(Dataset excerpts)
------

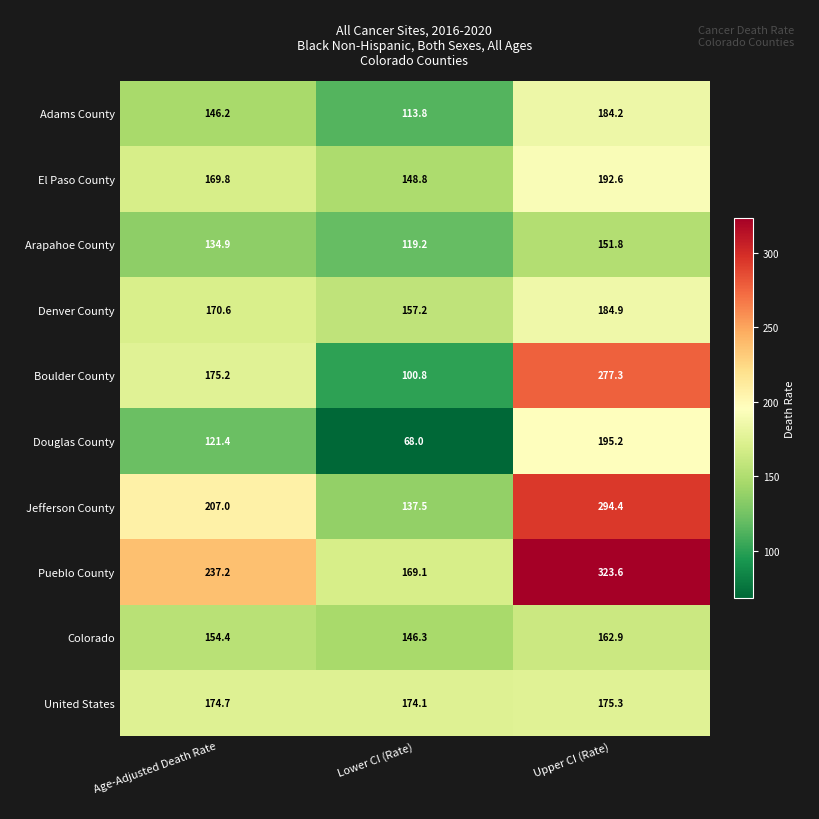

What is the lowest value of the Denver County series?

157.2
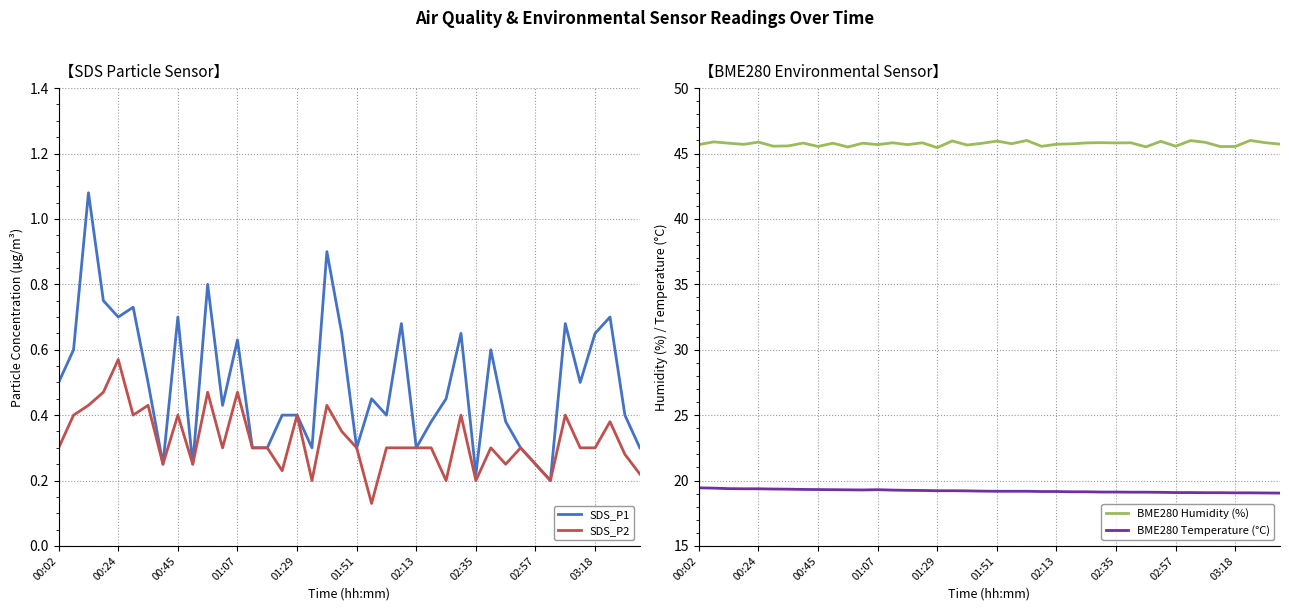

In SDS_P1, how many points are higher than both neighbors (excluding endpoints)?

12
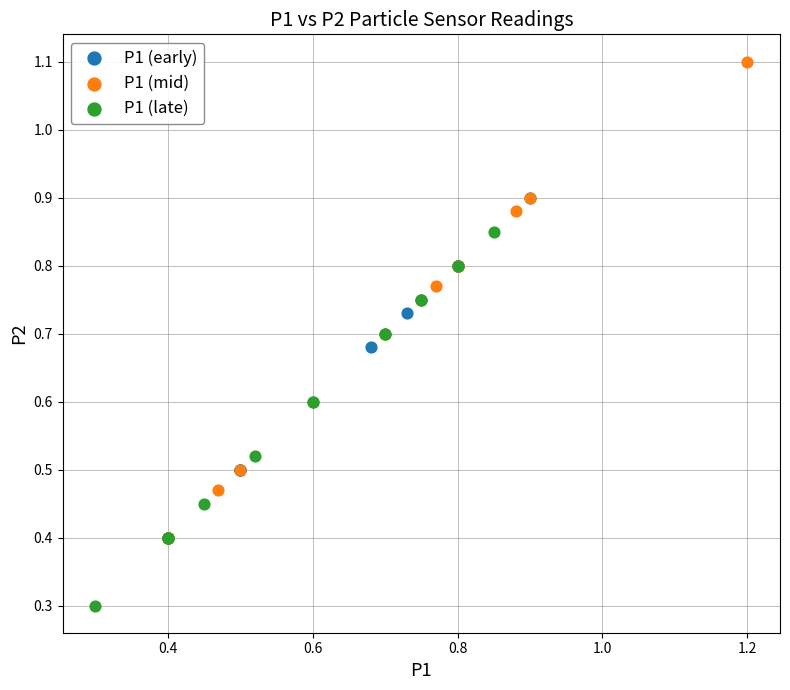

Which series reaches the minimum Y coordinate?

P1 (late)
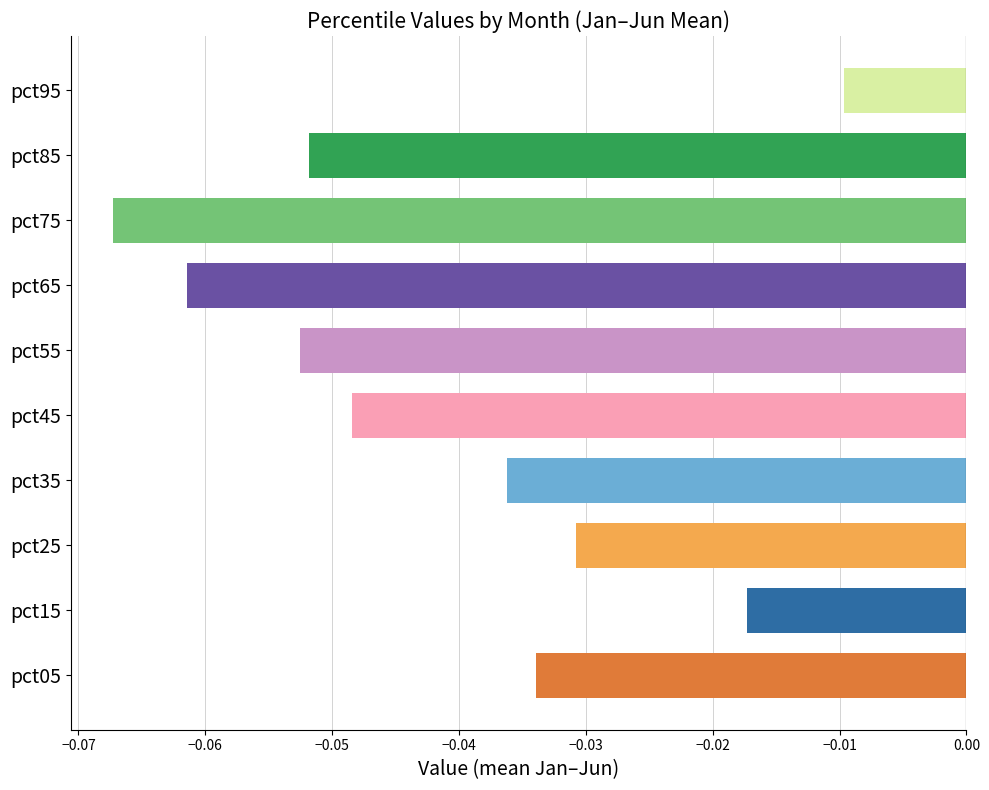

Are the bars grouped side by side (vs. stacked)?

Yes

------

BRIEF ::
Rewrite all the entries above with "series" replaced by "data series" and everything else unchanged, omitting the pictures.

SOLUTION FOR THIS PROBLEM ::
What is the lowest value of the Denver County data series?

157.2

In SDS_P1, how many points are higher than both neighbors (excluding endpoints)?

12

Which data series reaches the minimum Y coordinate?

P1 (late)

Are the bars grouped side by side (vs. stacked)?

Yes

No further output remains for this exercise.